Task data
↓

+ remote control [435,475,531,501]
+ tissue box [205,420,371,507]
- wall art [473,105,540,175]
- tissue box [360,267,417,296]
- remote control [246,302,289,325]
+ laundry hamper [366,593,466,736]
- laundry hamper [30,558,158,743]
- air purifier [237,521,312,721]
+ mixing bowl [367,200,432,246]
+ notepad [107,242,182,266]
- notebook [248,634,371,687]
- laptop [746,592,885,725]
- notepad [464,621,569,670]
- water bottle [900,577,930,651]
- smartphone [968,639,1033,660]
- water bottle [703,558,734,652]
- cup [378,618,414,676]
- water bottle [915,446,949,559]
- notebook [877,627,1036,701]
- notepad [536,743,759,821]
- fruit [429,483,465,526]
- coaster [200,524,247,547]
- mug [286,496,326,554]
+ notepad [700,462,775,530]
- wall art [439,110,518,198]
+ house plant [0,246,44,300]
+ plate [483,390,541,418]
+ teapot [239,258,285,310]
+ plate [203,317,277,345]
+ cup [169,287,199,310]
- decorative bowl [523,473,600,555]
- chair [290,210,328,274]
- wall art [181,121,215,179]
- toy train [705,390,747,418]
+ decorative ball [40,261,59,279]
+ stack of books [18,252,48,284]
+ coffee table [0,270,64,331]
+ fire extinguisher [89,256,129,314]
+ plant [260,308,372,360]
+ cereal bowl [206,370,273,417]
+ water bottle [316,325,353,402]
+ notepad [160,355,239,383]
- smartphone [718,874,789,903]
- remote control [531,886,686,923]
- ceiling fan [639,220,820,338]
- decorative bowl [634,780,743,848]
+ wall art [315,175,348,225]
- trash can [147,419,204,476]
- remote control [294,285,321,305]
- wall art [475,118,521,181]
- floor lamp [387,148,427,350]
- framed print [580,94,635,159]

↑

Exercise directions
All lines in the records above with "water" need to be found and copied.

Answer below
- water bottle [900,577,930,651]
- water bottle [703,558,734,652]
- water bottle [915,446,949,559]
+ water bottle [316,325,353,402]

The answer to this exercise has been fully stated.